坂本龍一をいかに未来につなげるのか。ICC「坂本龍一トリビュート展 音楽/アート/メディア」に見る試み
今年3月に逝去した音楽家・坂本龍一。同氏を追悼する展覧会「坂本龍一トリビュート展 音楽/アート/メディア」が、東京・初台のNTTインターコミュニケーション・センター[ICC]で開幕を迎えた。
東京・初台にあるNTTインターコミュニケーション・センター[ICC]で、「坂本龍一トリビュート展 音楽/アート/メディア」が幕を開けた。会期は2024年3月10日まで。
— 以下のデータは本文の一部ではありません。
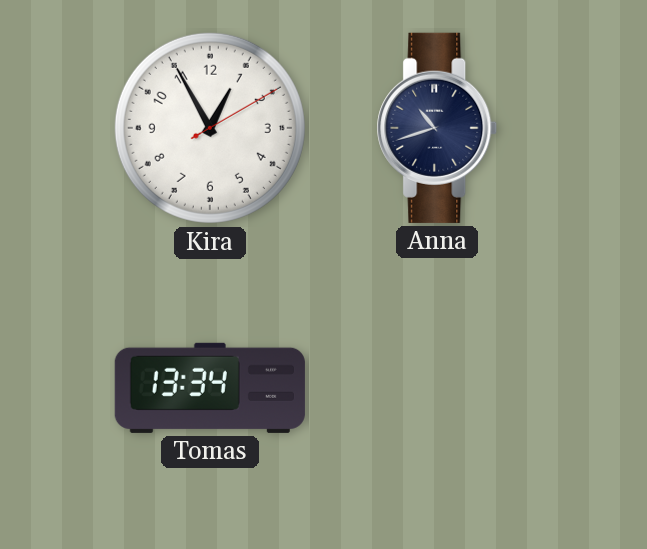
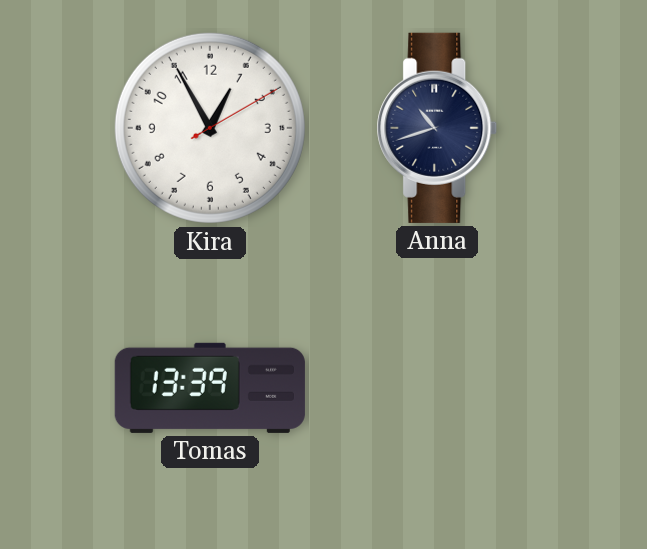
Tomas: 13:34 -> 13:39
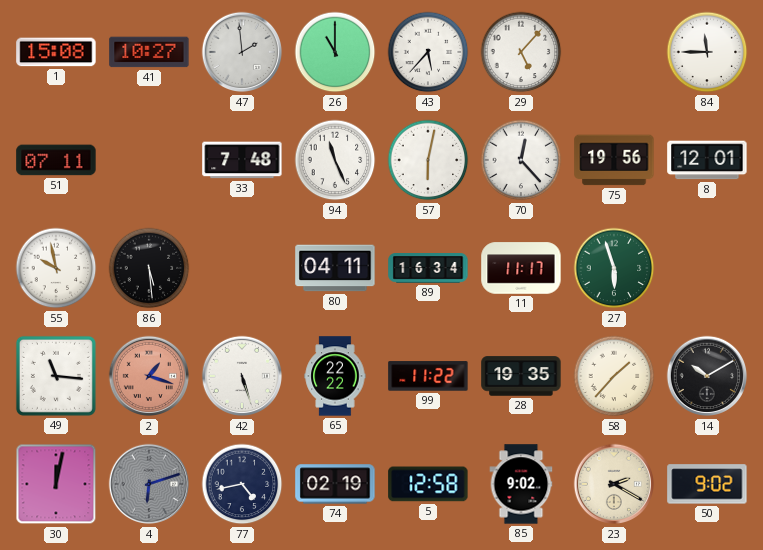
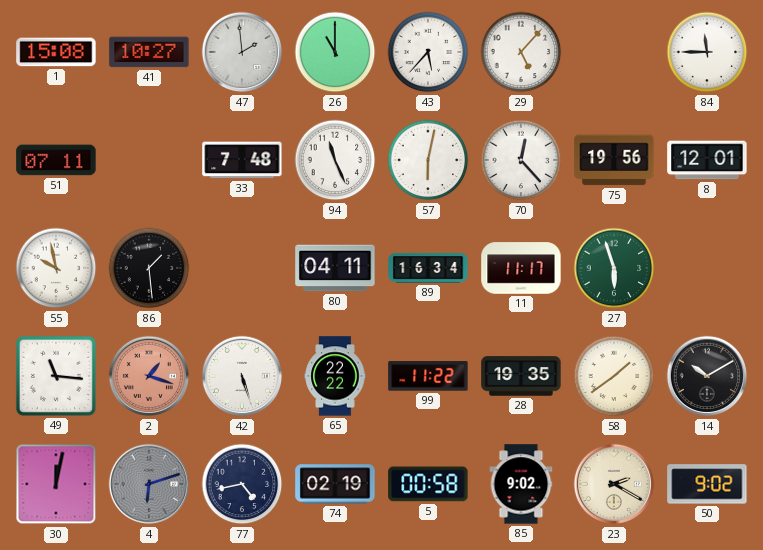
86: 5:29 -> 1:29
58: 1:37 -> 1:39
5: 12:58 -> 00:58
キュレーターは畠中実(ICC)とライゾマティクスの真鍋大度。
2023年3月28日に逝去した音楽家・坂本龍一とICCの関係は深く、これまで、岩井俊雄、江渡浩一郎とのコラボレーションによる《RemotePiano Installation》(1997)、いずれも高谷史郎との共作《LIFE - fluid, invisible, inaudible...》(2007)と《IS YOUR TIME》(2017)などの展示を行っている。
畠中は坂本の没後1年を待たずに開催されたこのトリビュート展の開催背景について、「ICCの活動の節目には坂本さんがいた。(亡くなってから)絶対に何かやらないと申し訳ないと思った」としつつ、4月頃には坂本のアート活動にクローズアップした展覧会の構想をスタートさせたという。
メディア・アート分野においてはかりしれない功績を残した坂本。展示は大きく分けて、坂本の残された演奏データを使って再構築した作品群と、縁の深いアーティストたちによる作品群の2つによって構成されている。
データを使用した作品の筆頭は、展示冒頭を飾る《センシング・ストリームズ 2023ー不可視、不可聴》(ICCヴァージョン)だ。坂本と真鍋大度の共作である本作は、坂本がゲストディレクターを務めた「札幌国際芸術祭2014」の際に、モエレ沼公園で発表された作品のアップデート版だ。
電磁波をセンサーで感知し、その流れを可視化するこの作品は、これまで世界各都市で展示され、各会場の特性にあわせて展示形態を変えてきた。生前、坂本と真鍋はこの作品のアップデートについて多くのアイデアを交わしていたといい、今後もアップデートされていくものとなる。
このほか、Strangeloop Studios、404.zero、カイル・マクドナルド、ライゾマティクスらが坂本が残した膨大なデータを活用した新作が展示。トリビュートでありながら、「坂本がつくったかもしれない作品」(畠中)であるこれらは、作品が後世へと引き継がれていく可能性を示唆している。
これらを抜けた先の展示室には、坂本とゆかりの深い作家として、毛利悠子、ダムタイプ、李禹煥、カールステン・ニコライの作品が並ぶ。
毛利の《そよぎ またはエコー》は、「札幌国際芸術祭 2017」の際に発表されたインスタレーション。ピアノや街灯などを使用した大規模な作品を、本展のために《I/O》《Brush》といった作品と組み合わせて再構成したものだ。坂本が本作のために提供した楽曲が、自動演奏によってこのピアノから奏でられる。
ダムタイプの《Playback 2022》はアナログレコードを使ったサウンドインスタレーション。1989年に発表された同名作品をベースに、2018年にリモデル版として制作された作品だ。同作は、坂本ディレクションのもと世界各地でフィールド・レコーディングされた音源によって構成されている。東京やテヘランなど、世界16の都市の音源を収録したレコードが本展のための特別バージョンとして並ぶほか、会場では坂本による未発表音源を収めた17枚目のディスクを聴くことができる。
李禹煥によるドローイングも必見だ。生前から交流があった坂本と李。坂本にとって生前最後のオリジナルアルバムとなった『12』のジャケットは李によって描き下ろされたことで知られる。本展会場に展示された《遥なるサウンド》はその原画だ。
いっぽうの《祈り》は坂本の病気平癒を祈って描かれ、李から坂本に贈られたドローイング。裏面に書かれた李から坂本へのメッセージからは、二人の親密さが伝わってくるだろう。
このほか、ICCと坂本の関係を物語る年表や、ローリー・アンダーソンらによる坂本へのメッセージなども会場では目にすることができる。
音楽のみならず、アートの分野でも大きな足跡を残した坂本龍一。その活動の一端があらためて紹介されることの意義は大きいが、本展はそれ以上に、「坂本の活動やデータがどのようなかたちであれば後世に継承されうるのか」を考えさせるものとなっている点が重要だと言える。